• **Ausgangstext**
+ + + + +
Wolfgang Collatz beschreibt die Genesis so: "Das Mahnmal im Bayerischen Viertel fand ich auch immer sehr anrührend, gerade weil es die Schikane im Alltag verdeutlicht. Das hat es dem wenige Jahre später geplanten Monument für Lea Rosh voraus. Übrigens war die Entstehungsgeschichte eine echt Schöneberger Posse:

Als Ende der achtziger Jahre die Geschichte des Viertels ins öffentliche Bewusstsein rückte, benannte der Bezirk Schöneberg die Nördlinger Straße wieder in Haberlandstraße um (nach dem jüdischen Terrainentwickler). Zugleich entstand die Idee, den Bayerischen Platz wieder als Schmuckplatz herzurichten und ein Mahnmal zu bauen. Es wurde ein Ideenwettbewerb ausgeschrieben, den das dezentrale Konzept mit den Schildern gewann.  Die Montage der Schilder gab dann das Kunstamt in Auftrag, ohne andere Behörden davon zu informieren, etwa die Polizei. Bei der meldeten schon bald Anwohner, in ihrer Straße seien antisemitische Parolen aufgehängt worden. Einige besonders intelligente Polizisten erkannten die Brisanz der Texte (immerhin!) und vermuteten dahinter rechtsextremistische Umtriebe. Um das heikle Thema möglichst diskret aus der Welt zu schaffen, wurden die Schilder wieder abgeschraubt und vom Kunstamt "überarbeitet". Das Ergebnis sind die kleinen Zusatzschilder, die am unteren Rand angebracht sind. "

 

Dem ist wohl nichts hinzuzufügen außer: copyright Wolfgang Collatz 2012

 

Die Mauer - und was davon blieb.....
+ + + + +
• **Aufgabe**
Gib den Ausgangstext über die Entstehung des Mahnmals im Bayerischen Viertel vollständig und wortgetreu wieder.

• **Gegebene Daten**
+ + + + +
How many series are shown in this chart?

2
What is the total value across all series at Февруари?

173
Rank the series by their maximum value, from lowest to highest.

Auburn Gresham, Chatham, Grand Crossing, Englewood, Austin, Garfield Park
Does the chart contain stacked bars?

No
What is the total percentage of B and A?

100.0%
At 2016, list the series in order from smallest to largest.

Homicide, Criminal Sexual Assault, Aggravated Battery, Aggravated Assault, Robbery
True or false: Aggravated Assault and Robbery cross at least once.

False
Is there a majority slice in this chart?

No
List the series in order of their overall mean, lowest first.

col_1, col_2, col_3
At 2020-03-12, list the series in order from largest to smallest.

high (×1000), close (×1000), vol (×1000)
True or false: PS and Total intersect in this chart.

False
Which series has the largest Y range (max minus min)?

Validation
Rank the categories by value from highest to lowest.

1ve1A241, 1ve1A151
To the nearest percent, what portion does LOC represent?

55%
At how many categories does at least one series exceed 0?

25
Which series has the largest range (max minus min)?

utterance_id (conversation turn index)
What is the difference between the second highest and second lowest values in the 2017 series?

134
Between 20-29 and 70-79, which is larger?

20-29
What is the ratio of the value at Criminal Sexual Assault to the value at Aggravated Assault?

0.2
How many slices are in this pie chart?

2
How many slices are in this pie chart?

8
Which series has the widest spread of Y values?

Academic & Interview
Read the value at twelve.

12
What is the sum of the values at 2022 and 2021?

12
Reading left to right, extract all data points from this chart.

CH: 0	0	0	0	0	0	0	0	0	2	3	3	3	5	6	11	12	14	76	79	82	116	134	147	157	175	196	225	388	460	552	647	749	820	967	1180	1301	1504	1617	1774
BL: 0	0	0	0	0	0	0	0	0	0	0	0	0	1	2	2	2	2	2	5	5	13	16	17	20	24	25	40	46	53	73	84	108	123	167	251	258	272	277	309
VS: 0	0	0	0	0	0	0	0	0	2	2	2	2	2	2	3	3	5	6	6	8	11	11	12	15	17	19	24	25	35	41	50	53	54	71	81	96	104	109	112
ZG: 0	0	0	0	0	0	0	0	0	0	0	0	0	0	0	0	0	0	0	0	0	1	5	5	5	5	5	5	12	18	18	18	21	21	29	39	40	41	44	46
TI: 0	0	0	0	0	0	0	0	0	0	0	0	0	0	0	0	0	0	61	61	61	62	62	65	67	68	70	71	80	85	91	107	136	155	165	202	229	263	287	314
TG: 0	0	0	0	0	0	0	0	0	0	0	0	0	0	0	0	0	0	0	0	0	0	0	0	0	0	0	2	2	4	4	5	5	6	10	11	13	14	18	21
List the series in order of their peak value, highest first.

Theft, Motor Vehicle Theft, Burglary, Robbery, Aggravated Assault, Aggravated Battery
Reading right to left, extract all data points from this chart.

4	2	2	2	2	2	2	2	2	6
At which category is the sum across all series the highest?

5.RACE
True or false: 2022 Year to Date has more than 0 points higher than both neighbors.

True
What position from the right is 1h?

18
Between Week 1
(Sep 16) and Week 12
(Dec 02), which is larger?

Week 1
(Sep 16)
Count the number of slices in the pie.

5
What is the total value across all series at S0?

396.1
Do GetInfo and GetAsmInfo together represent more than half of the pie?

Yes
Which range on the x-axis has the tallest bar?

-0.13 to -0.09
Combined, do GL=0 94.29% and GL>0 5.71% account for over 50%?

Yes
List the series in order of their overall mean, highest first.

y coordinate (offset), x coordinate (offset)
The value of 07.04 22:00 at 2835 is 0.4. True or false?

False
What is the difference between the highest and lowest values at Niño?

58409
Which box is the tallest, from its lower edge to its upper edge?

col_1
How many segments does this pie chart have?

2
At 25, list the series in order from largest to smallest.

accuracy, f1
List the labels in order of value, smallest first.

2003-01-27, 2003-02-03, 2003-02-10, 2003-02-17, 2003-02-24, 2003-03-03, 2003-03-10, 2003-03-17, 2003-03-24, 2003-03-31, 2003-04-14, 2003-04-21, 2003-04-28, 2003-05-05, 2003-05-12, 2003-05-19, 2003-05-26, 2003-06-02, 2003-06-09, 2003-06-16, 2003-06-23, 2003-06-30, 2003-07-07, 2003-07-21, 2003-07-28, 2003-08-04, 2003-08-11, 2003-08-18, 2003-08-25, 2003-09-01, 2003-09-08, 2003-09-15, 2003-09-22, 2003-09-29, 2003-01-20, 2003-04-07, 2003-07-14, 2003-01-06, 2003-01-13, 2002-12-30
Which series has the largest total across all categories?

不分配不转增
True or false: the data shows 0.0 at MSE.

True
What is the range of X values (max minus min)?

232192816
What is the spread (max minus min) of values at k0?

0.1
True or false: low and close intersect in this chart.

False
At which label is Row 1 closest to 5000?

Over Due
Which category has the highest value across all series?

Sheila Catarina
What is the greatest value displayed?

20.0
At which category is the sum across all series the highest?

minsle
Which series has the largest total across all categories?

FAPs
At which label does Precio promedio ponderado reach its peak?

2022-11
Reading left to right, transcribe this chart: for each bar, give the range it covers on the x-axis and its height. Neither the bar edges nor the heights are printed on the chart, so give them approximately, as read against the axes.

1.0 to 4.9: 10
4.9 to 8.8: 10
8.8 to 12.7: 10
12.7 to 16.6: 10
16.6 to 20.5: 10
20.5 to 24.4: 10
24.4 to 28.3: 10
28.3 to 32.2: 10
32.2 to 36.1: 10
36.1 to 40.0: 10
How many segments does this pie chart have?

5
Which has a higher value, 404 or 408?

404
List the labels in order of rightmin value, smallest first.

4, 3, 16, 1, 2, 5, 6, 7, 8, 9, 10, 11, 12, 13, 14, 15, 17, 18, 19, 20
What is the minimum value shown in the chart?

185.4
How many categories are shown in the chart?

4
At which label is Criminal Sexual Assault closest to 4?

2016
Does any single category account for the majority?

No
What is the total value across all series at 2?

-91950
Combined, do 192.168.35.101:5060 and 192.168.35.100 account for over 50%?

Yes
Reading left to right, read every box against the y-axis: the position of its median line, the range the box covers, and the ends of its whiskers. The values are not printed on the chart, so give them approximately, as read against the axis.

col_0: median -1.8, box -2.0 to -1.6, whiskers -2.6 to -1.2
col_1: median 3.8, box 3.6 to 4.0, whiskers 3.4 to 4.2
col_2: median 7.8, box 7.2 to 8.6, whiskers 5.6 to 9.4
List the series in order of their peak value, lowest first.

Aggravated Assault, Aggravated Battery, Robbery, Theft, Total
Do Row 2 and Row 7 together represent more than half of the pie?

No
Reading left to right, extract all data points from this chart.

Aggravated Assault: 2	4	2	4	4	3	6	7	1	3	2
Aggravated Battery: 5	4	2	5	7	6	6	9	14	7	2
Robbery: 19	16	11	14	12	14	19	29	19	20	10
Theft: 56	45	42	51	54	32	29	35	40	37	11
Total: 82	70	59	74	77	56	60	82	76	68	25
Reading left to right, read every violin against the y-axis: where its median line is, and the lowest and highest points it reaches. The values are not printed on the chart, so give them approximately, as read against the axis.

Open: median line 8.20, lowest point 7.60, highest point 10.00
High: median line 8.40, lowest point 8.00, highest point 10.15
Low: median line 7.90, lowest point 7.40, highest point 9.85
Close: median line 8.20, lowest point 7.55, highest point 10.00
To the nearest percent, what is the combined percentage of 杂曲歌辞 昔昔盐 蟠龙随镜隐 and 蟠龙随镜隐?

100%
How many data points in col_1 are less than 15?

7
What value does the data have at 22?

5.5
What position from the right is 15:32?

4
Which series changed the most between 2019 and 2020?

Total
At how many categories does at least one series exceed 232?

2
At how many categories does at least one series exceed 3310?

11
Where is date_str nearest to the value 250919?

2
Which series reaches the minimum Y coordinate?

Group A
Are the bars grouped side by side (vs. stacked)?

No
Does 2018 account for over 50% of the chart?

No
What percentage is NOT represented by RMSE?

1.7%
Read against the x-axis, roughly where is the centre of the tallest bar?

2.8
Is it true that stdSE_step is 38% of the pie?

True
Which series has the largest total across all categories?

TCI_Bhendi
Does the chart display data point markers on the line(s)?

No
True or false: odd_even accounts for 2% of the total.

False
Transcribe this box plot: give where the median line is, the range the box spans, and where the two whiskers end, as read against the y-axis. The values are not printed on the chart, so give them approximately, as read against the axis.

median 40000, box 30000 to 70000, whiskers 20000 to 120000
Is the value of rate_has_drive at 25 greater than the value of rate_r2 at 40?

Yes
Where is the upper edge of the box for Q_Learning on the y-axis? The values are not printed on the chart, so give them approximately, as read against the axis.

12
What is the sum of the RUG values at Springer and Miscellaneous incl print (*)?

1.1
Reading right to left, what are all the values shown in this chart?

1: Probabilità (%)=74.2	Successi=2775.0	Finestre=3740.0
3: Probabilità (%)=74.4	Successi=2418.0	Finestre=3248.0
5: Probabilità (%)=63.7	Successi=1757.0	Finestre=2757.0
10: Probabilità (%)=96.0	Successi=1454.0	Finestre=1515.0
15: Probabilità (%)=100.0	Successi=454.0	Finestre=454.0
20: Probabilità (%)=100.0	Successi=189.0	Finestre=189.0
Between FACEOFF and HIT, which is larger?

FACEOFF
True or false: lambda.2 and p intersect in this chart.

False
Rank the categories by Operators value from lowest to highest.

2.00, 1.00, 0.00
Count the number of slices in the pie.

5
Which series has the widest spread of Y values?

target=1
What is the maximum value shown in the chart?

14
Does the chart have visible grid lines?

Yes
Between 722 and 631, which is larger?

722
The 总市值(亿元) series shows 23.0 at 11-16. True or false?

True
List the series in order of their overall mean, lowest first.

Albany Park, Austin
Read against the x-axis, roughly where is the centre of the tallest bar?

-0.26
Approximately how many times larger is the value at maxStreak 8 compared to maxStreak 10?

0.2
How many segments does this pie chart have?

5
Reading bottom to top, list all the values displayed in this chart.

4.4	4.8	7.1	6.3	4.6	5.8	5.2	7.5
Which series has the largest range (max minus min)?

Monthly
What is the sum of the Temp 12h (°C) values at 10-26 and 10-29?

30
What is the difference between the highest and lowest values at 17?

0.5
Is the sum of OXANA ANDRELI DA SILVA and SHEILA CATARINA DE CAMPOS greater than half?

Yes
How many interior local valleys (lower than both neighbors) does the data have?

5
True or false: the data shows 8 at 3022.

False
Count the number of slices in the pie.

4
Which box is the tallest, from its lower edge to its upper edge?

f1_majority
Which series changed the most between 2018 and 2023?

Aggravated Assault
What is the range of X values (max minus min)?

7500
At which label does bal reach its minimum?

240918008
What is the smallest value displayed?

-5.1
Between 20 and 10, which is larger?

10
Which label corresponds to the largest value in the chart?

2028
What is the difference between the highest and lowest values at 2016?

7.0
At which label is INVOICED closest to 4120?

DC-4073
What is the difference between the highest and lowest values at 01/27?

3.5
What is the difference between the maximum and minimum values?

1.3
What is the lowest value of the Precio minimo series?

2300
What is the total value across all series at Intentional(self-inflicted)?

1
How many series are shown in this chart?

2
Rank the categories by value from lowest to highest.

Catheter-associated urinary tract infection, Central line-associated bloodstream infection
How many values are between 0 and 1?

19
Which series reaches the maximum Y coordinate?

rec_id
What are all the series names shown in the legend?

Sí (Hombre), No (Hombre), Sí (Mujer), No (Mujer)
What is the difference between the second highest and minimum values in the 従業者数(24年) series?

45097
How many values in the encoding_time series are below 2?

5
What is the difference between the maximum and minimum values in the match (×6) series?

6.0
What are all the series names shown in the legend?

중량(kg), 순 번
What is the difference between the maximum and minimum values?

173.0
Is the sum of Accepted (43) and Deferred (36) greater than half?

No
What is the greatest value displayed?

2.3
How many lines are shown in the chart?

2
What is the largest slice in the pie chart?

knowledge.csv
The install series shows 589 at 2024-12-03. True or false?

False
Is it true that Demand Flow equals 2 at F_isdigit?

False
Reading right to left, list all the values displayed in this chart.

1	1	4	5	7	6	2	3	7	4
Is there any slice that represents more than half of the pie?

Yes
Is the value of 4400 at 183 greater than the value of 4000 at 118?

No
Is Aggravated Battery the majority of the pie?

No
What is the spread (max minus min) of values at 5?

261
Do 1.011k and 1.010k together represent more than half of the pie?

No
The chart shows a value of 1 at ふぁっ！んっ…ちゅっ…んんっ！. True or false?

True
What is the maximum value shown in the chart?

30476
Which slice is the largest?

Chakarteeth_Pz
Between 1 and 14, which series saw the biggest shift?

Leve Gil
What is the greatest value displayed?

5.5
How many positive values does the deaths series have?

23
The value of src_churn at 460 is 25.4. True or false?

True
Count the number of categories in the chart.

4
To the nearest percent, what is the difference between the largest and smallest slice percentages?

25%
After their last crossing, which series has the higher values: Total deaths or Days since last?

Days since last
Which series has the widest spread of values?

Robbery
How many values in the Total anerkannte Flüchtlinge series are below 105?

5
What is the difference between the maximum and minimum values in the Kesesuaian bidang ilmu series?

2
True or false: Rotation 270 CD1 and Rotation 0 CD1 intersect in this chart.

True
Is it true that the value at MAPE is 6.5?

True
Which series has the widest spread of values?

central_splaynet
+ + + + +
• **Antwort**
Wolfgang Collatz beschreibt die Genesis so: "Das Mahnmal im Bayerischen Viertel fand ich auch immer sehr anrührend, gerade weil es die Schikane im Alltag verdeutlicht. Das hat es dem wenige Jahre später geplanten Monument für Lea Rosh voraus. Übrigens war die Entstehungsgeschichte eine echt Schöneberger Posse:

Als Ende der achtziger Jahre die Geschichte des Viertels ins öffentliche Bewusstsein rückte, benannte der Bezirk Schöneberg die Nördlinger Straße wieder in Haberlandstraße um (nach dem jüdischen Terrainentwickler). Zugleich entstand die Idee, den Bayerischen Platz wieder als Schmuckplatz herzurichten und ein Mahnmal zu bauen. Es wurde ein Ideenwettbewerb ausgeschrieben, den das dezentrale Konzept mit den Schildern gewann.  Die Montage der Schilder gab dann das Kunstamt in Auftrag, ohne andere Behörden davon zu informieren, etwa die Polizei. Bei der meldeten schon bald Anwohner, in ihrer Straße seien antisemitische Parolen aufgehängt worden. Einige besonders intelligente Polizisten erkannten die Brisanz der Texte (immerhin!) und vermuteten dahinter rechtsextremistische Umtriebe. Um das heikle Thema möglichst diskret aus der Welt zu schaffen, wurden die Schilder wieder abgeschraubt und vom Kunstamt "überarbeitet". Das Ergebnis sind die kleinen Zusatzschilder, die am unteren Rand angebracht sind. "

 

Dem ist wohl nichts hinzuzufügen außer: copyright Wolfgang Collatz 2012

 

Die Mauer - und was davon blieb.....